The officials identified the satellite as a nuclear-powered, radar surveillance unit of the Cosmos series, similar to the 6,000-pound Cosmos 954, which disintegrated over a sparsely inhabited region of Northern Canada in 1978, causing considerable alarm at the time.
The Cosmos number of the newly imperiled Soviet satellite was not available immediately. There have been more than 1,000 Cosmos launches.

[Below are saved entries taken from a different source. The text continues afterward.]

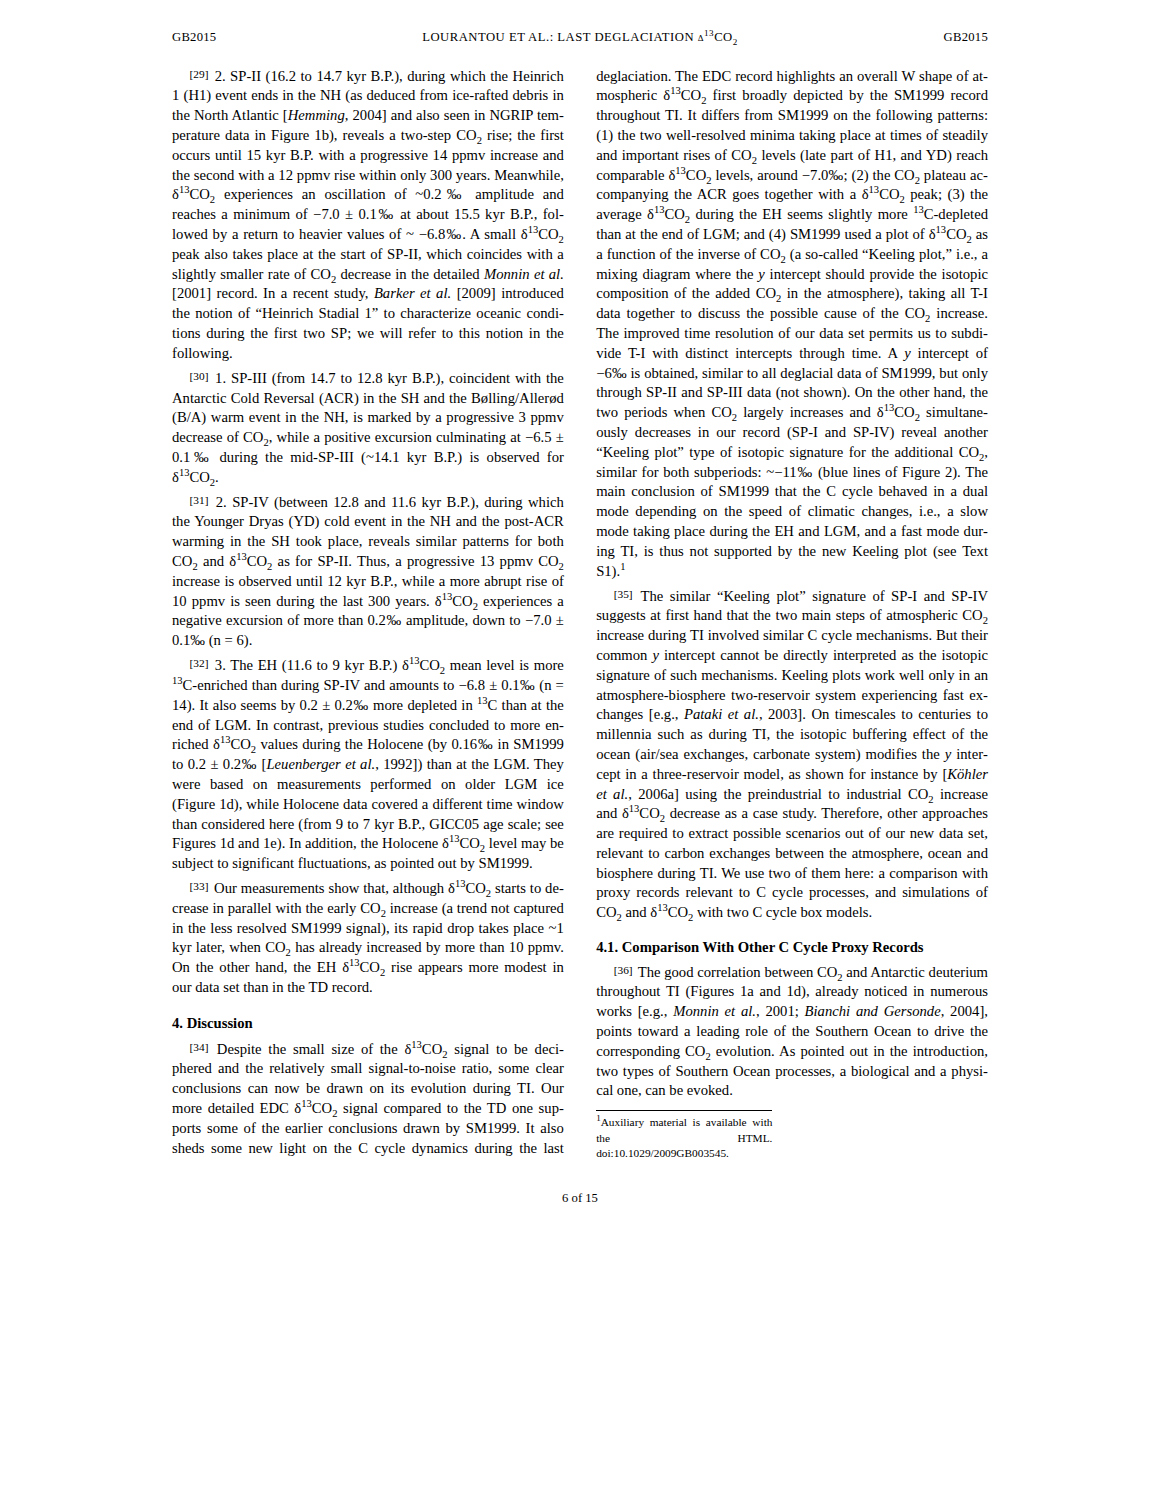GB2015 LOURANTOU ET AL.: LAST DEGLACIATION δ13CO2 GB2015
[29] 2. SP-II (16.2 to 14.7 kyr B.P.), during which the Heinrich 1 (H1) event ends in the NH (as deduced from ice-rafted debris in the North Atlantic [Hemming, 2004] and also seen in NGRIP temperature data in Figure 1b), reveals a two-step CO2 rise; the first occurs until 15 kyr B.P. with a progressive 14 ppmv increase and the second with a 12 ppmv rise within only 300 years. Meanwhile, δ13CO2 experiences an oscillation of ~0.2‰ amplitude and reaches a minimum of −7.0 ± 0.1‰ at about 15.5 kyr B.P., followed by a return to heavier values of ~ −6.8‰. A small δ13CO2 peak also takes place at the start of SP-II, which coincides with a slightly smaller rate of CO2 decrease in the detailed Monnin et al. [2001] record. In a recent study, Barker et al. [2009] introduced the notion of “Heinrich Stadial 1” to characterize oceanic conditions during the first two SP; we will refer to this notion in the following.
[30] 1. SP-III (from 14.7 to 12.8 kyr B.P.), coincident with the Antarctic Cold Reversal (ACR) in the SH and the Bølling/Allerød (B/A) warm event in the NH, is marked by a progressive 3 ppmv decrease of CO2, while a positive excursion culminating at −6.5 ± 0.1‰ during the mid-SP-III (~14.1 kyr B.P.) is observed for δ13CO2.
[31] 2. SP-IV (between 12.8 and 11.6 kyr B.P.), during which the Younger Dryas (YD) cold event in the NH and the post-ACR warming in the SH took place, reveals similar patterns for both CO2 and δ13CO2 as for SP-II. Thus, a progressive 13 ppmv CO2 increase is observed until 12 kyr B.P., while a more abrupt rise of 10 ppmv is seen during the last 300 years. δ13CO2 experiences a negative excursion of more than 0.2‰ amplitude, down to −7.0 ± 0.1‰ (n = 6).
[32] 3. The EH (11.6 to 9 kyr B.P.) δ13CO2 mean level is more 13C-enriched than during SP-IV and amounts to −6.8 ± 0.1‰ (n = 14). It also seems by 0.2 ± 0.2‰ more depleted in 13C than at the end of LGM. In contrast, previous studies concluded to more enriched δ13CO2 values during the Holocene (by 0.16‰ in SM1999 to 0.2 ± 0.2‰ [Leuenberger et al., 1992]) than at the LGM. They were based on measurements performed on older LGM ice (Figure 1d), while Holocene data covered a different time window than considered here (from 9 to 7 kyr B.P., GICC05 age scale; see Figures 1d and 1e). In addition, the Holocene δ13CO2 level may be subject to significant fluctuations, as pointed out by SM1999.
[33] Our measurements show that, although δ13CO2 starts to decrease in parallel with the early CO2 increase (a trend not captured in the less resolved SM1999 signal), its rapid drop takes place ~1 kyr later, when CO2 has already increased by more than 10 ppmv. On the other hand, the EH δ13CO2 rise appears more modest in our data set than in the TD record.
4. Discussion
[34] Despite the small size of the δ13CO2 signal to be deciphered and the relatively small signal-to-noise ratio, some clear conclusions can now be drawn on its evolution during TI. Our more detailed EDC δ13CO2 signal compared to the TD one supports some of the earlier conclusions drawn by SM1999. It also sheds some new light on the C cycle dynamics during the last deglaciation. The EDC record highlights an overall W shape of atmospheric δ13CO2 first broadly depicted by the SM1999 record throughout TI. It differs from SM1999 on the following patterns: (1) the two well-resolved minima taking place at times of steadily and important rises of CO2 levels (late part of H1, and YD) reach comparable δ13CO2 levels, around −7.0‰; (2) the CO2 plateau accompanying the ACR goes together with a δ13CO2 peak; (3) the average δ13CO2 during the EH seems slightly more 13C-depleted than at the end of LGM; and (4) SM1999 used a plot of δ13CO2 as a function of the inverse of CO2 (a so-called “Keeling plot,” i.e., a mixing diagram where the y intercept should provide the isotopic composition of the added CO2 in the atmosphere), taking all T-I data together to discuss the possible cause of the CO2 increase. The improved time resolution of our data set permits us to subdivide T-I with distinct intercepts through time. A y intercept of −6‰ is obtained, similar to all deglacial data of SM1999, but only through SP-II and SP-III data (not shown). On the other hand, the two periods when CO2 largely increases and δ13CO2 simultaneously decreases in our record (SP-I and SP-IV) reveal another “Keeling plot” type of isotopic signature for the additional CO2, similar for both subperiods: ~−11‰ (blue lines of Figure 2). The main conclusion of SM1999 that the C cycle behaved in a dual mode depending on the speed of climatic changes, i.e., a slow mode taking place during the EH and LGM, and a fast mode during TI, is thus not supported by the new Keeling plot (see Text S1).1
[35] The similar “Keeling plot” signature of SP-I and SP-IV suggests at first hand that the two main steps of atmospheric CO2 increase during TI involved similar C cycle mechanisms. But their common y intercept cannot be directly interpreted as the isotopic signature of such mechanisms. Keeling plots work well only in an atmosphere-biosphere two-reservoir system experiencing fast exchanges [e.g., Pataki et al., 2003]. On timescales to centuries to millennia such as during TI, the isotopic buffering effect of the ocean (air/sea exchanges, carbonate system) modifies the y intercept in a three-reservoir model, as shown for instance by [Köhler et al., 2006a] using the preindustrial to industrial CO2 increase and δ13CO2 decrease as a case study. Therefore, other approaches are required to extract possible scenarios out of our new data set, relevant to carbon exchanges between the atmosphere, ocean and biosphere during TI. We use two of them here: a comparison with proxy records relevant to C cycle processes, and simulations of CO2 and δ13CO2 with two C cycle box models.
4.1. Comparison With Other C Cycle Proxy Records
[36] The good correlation between CO2 and Antarctic deuterium throughout TI (Figures 1a and 1d), already noticed in numerous works [e.g., Monnin et al., 2001; Bianchi and Gersonde, 2004], points toward a leading role of the Southern Ocean to drive the corresponding CO2 evolution. As pointed out in the introduction, two types of Southern Ocean processes, a biological and a physical one, can be evoked.
1Auxiliary material is available with the HTML. doi:10.1029/2009GB003545.
6 of 15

Another Soviet satellite, Cosmos 1365, launched in May of last year, serves as a nuclear-powered ocean survey radar. Intelligence analysts said Cosmos 1365 was put into an orbit that took it over the South Atlantic and was used to supply Argentina with intelligence on British ship movements during the Falklands War.
The government sources, who did not wish to be identified, said the Soviets in 1977 failed to boost the failing Cosmos 954 into a higher orbit where it could remain for centuries and not endanger Earth.
The same failure is apparently causing the latest potential crisis. If the Soviets lose control of the nuclear-powered satellite it could crash anywhere. Certain Soviet space vehicles are said to carry 100 pounds of uranium to power a thermoelectric generator for operation of the radar.